それが終わると、急いで冒険者ギルドから用意された馬車があるところに行った。そこには、昨日来ていた普通の冒険者用の馬車もあり、その場は町に帰りたい冒険者でごった返していた。
「先に帰らせてくれ!」
「いいや、俺が先だ!」
「こんなところ、いたくない! 頼む、金を多く払うから先に乗せてくれ!」
みんなが我先にと馬車へ乗り込もうとしている。赤い霧が発生したら、いつ魔物の暴走が起こってもおかしくない。早くこの場を去りたい気持ちは分かった。
自分たちが乗る馬車に近づくと、喧噪が聞こえてくる。
「なぁ、どうして馬車に乗せてくれないんだ!?」
「ですから、こちらの馬車は冒険者ギルドから依頼された冒険者が乗る馬車です。他の冒険者は普段お使いの馬車にお乗りください」
「だったら、その冒険者たちが乗った後に隙間があれば乗せて欲しいわ! ねぇ、お願い!」
こっちの馬車にも冒険者が数人殺到していた。いたたまれない気持ちになりながら、私たちは馬車の中に乗った。三パーティー馬車に乗れば、他に乗れる人のスペースはほとんどない。
「じゃあ、出発します」
「俺を乗せてくれ!」
「私を乗せてー!」
御者の人は全員が集まったのを確認すると、急いで馬車を動かした。その馬車の後ろから冒険者たちが馬車に乗せてくれと叫んでいる。もしかしたら詰めたら乗せれたのかもしれない、そんな考えが浮かんできた。
その時、私の顔を見ていたハリスさんが声をかけてくれる。
「気にするな、この場合は仕方がない」
「でも、あの人たちが乗れる馬車が……」
「町の方でもビスモーク山に赤い霧がかかっていることは気づいているはずだ。きっと、追加の馬車を飛ばしてくれているに違いない」
「そうだといいんですが……」
「それに俺たちは早く情報を持ち帰らないといけない。山にどんな異常が起こったのかを知っているのは俺たちしかいないからな」
そう、私たちは今の山の状況を知っている。その情報を早く伝えて、対処をしなくちゃいけない。心の中で仕方がないと思う反面、残された冒険者たちが気がかりだった。
◇
馬車は早く走った。本来なら二日掛かるところを一日とちょっとの時間で町まで走り切る。町の中に入ると、いつもとは様子が違った。物々しい雰囲気で、みんなピリピリしているみたいだった。
コーバスからもビスモーク山を見ることができるので、赤い霧が出現したことを知っているのだろう。通りを歩く人たちはとても不安そうにしていた。
馬車の外を眺めていると、ようやく冒険者ギルドに辿り着いた。私たちは馬車から降り、休むことなく冒険者ギルドの中に入っていった。
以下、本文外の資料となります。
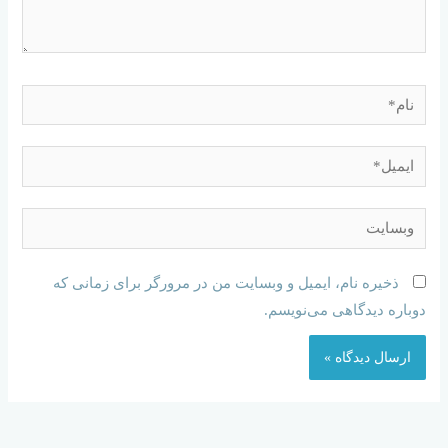
ذخیره نام، ایمیل و وبسایت من در مرورگر برای زمانی که
دوباره دیدگاهی می‌نویسم.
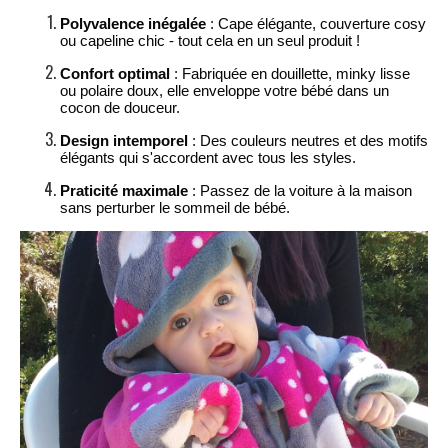
Polyvalence inégalée
: Cape élégante, couverture cosy
ou capeline chic - tout cela en un seul produit !
Confort optimal
: Fabriquée en douillette, minky lisse
ou polaire doux, elle enveloppe votre bébé dans un
cocon de douceur.
Design intemporel
: Des couleurs neutres et des motifs
élégants qui s'accordent avec tous les styles.
Praticité maximale
: Passez de la voiture à la maison
sans perturber le sommeil de bébé.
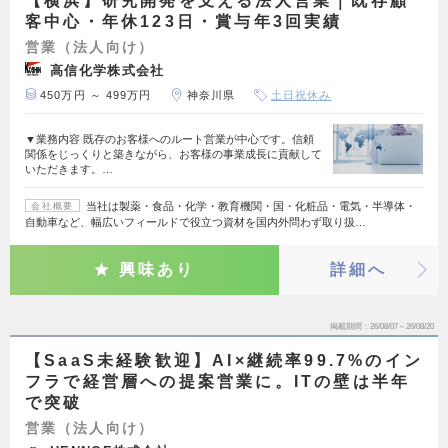
【横浜】研究開発を支える法人営業｜既存顧
客中心・年休123日・賞与年3回実績
営業（法人向け）
高信化学株式会社
450万円 ～ 499万円
神奈川県
土日祝休み
▼業務内容 既存のお客様へのルート営業が中心です。信頼
関係をじっくりと築きながら、お客様の事業成長に貢献して
いただきます。…
当社は製薬・食品・化学・教育機関・国・化粧品・電気・半導体・
会社概要
自動車など、幅広いフィールドで役立つ資材を国内外問わず取り扱…
興味あり
詳細へ
掲載期間
26/08/07～26/08/20
【SaaS未経験歓迎】AI×継続率99.7%のイン
フラで経営層への提案営業に。ITの壁は半年
で突破
営業（法人向け）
中に入ると冒険者でごった返していて、スタンピードの情報を求めているように見える。
「ここじゃ、すぐに報告できない。直接サブマスターのところに行くぞ」
私たちはこの場から去り、二階へと進んだ。廊下を歩き、とある部屋の前で立ち止まるとノックをする。すると、中から声が聞こえてきて中へと入った。
「失礼。ビスモーク山調査隊だ」
「おお、待っていた! 早速会議を始めよう、第一会議室で待っていてくれ」
「分かった」
話はそれで通じたみたい。私たちは第一会議室に移動をして、用意されていた席についた。しばらく待っていると、ギルド職員が入ってくる。最後にサブマスターとギルドマスターが入ってきた。
「それではビスモーク山の調査結果を聞こう」
会議が始まった。
◇
会議は報告が上がるたびにどよめきが起こった。特別な個体が出現してからの赤い霧の発生、普通なら順番が逆じゃないかという意見が上がる。魔物に影響を与える赤い霧が出現する前に特別な個体が沢山出現したのは異常だ。
その異常の様子を聞いて、ギルド側は顔色を悪くした。赤い霧が発生したことによって、この特別な個体がどれくらい増えてしまうのか予想ができない。
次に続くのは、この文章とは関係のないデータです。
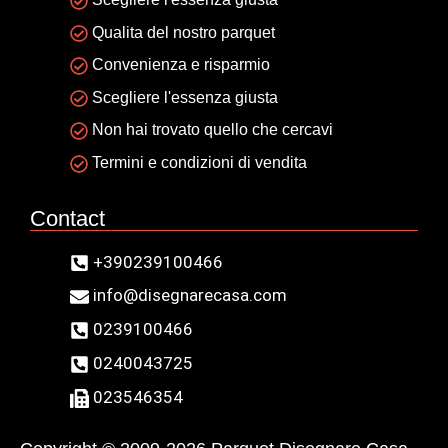
Qualita del nostro parquet
Convenienza e risparmio
Scegliere l'essenza giusta
Non hai trovato quello che cercavi
Termini e condizioni di vendita
Contact
+390239100466
info@disegnarecasa.com
0239100466
0240043725
023546354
「今回のビスモーク山でのスタンピードは特別な個体が出現する、きわめて危険なスタンピードになるだろう」
「いつ頃スタンピードが起こるか分からない。ギルド職員を派遣して、ビスモーク山を監視しよう」
「引き続き、外の冒険者は外出禁止の指令を出す。少しでも戦力を蓄えておきたい」
報告を聞いたギルドマスターたちは、次々とやるべきことを決めていった。
「戦う冒険者たちの報酬も考えないとな。特別な個体がいるみたいだし、報酬は高いほうがいいだろう」
「冒険者たちの配置もどうするか考えないとな。魔物と戦うには、どのあたりがいいのか……」
「量も質も高い、慎重に考えなければいけないな」
この様子だと、私たちはもう用済みじゃないかな。そう思っていると、ギルドマスターが私たちの方を向く。
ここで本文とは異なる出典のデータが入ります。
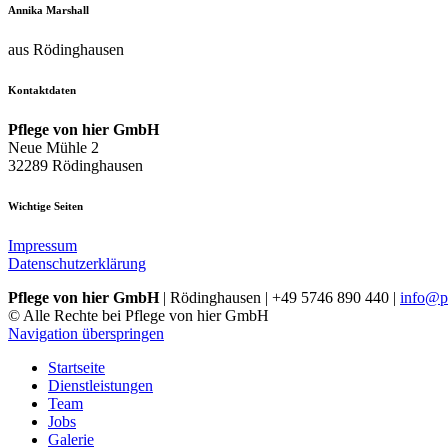
Annika Marshall
aus Rödinghausen
Kontaktdaten
Pflege von hier GmbH
Neue Mühle 2
32289 Rödinghausen
Wichtige Seiten
Impressum
Datenschutzerklärung
Pflege von hier GmbH
| Rödinghausen | +49 5746 890 440 |
info@pf
© Alle Rechte bei Pflege von hier GmbH
Navigation überspringen
Startseite
Dienstleistungen
Team
Jobs
Galerie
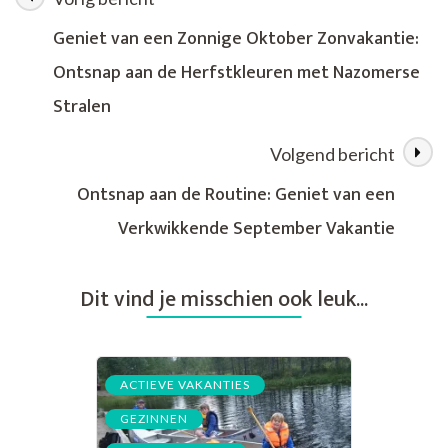
Berichtnavigatie
van
Oostenrijk
Geniet van een Zonnige Oktober Zonvakantie:
Ontsnap aan de Herfstkleuren met Nazomerse
Stralen
Volgend bericht
Ontsnap aan de Routine: Geniet van een
Verkwikkende September Vakantie
Dit vind je misschien ook leuk...
,
ACTIEVE VAKANTIES
,
GEZINNEN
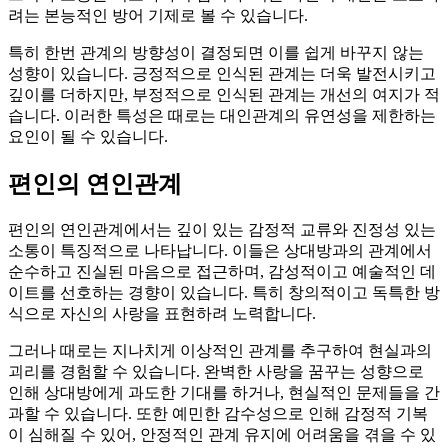
려는 본능적인 방어 기제로 볼 수 있습니다.
특히 한번 관계의 방향성이 결정되면 이를 쉽게 바꾸지 않는
성향이 있습니다. 긍정적으로 인식된 관계는 더욱 발전시키고
깊이를 더하지만, 부정적으로 인식된 관계는 개선의 여지가 적
습니다. 이러한 특성은 때로는 대인관계의 유연성을 제한하는
요인이 될 수 있습니다.
편인의 연인관계
편인의 연인관계에서는 깊이 있는 감정적 교류와 진정성 있는
소통이 특징적으로 나타납니다. 이들은 상대방과의 관계에서
순수하고 진실된 마음으로 접근하며, 감성적이고 예술적인 데
이트를 선호하는 경향이 있습니다. 특히 창의적이고 독특한 방
식으로 자신의 사랑을 표현하려 노력합니다.
그러나 때로는 지나치게 이상적인 관계를 추구하여 현실과의
괴리를 경험할 수 있습니다. 완벽한 사랑을 꿈꾸는 성향으로
인해 상대방에게 과도한 기대를 하거나, 현실적인 문제들을 간
과할 수 있습니다. 또한 예민한 감수성으로 인해 감정적 기복
이 심해질 수 있어, 안정적인 관계 유지에 어려움을 겪을 수 있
「調査ご苦労だった。あとは指示があるまで、この町で待機してくれ。報酬は今支払うから、受け取って欲しい」
これで私たちの役目が終わった。ギルドマスターの話が終わると私たちはギルド職員と共に部屋を出ていく。その廊下で集まった私たちは少しの会話をかわす。
「じゃあ、これで調査隊は解散だな」
「スタンピード、大変ですが生き残りましょう」
「あぁ、お互いに生き残ろうな」
「では、こちらに来てください。報酬を渡します」
短い会話の後、私たちは職員に連れられて一階に下りた。それから、受付のカウンターに行き、そのギルド職員から今回の報酬を受け取る。これでお仕事が完了した。
それで受付カウンターから離れようとした時、アーシアさんが現れた。
「リルちゃん、丁度いいところに」
「どうしたんですか?」
「リルちゃんに緊急の指名依頼が入ったの」
「私に緊急の指名依頼ですか?」
こんな時に緊急の指名依頼?
「錬金術師のオルトーさんからの依頼よ。大量の薬を作るからその手伝いをして欲しいって。できそう?」
「大量の薬……分かりました、受けます」
スタンピードの前だ、その時に必要な薬が沢山あるみたいだ。私はアーシアさんの話を受けた。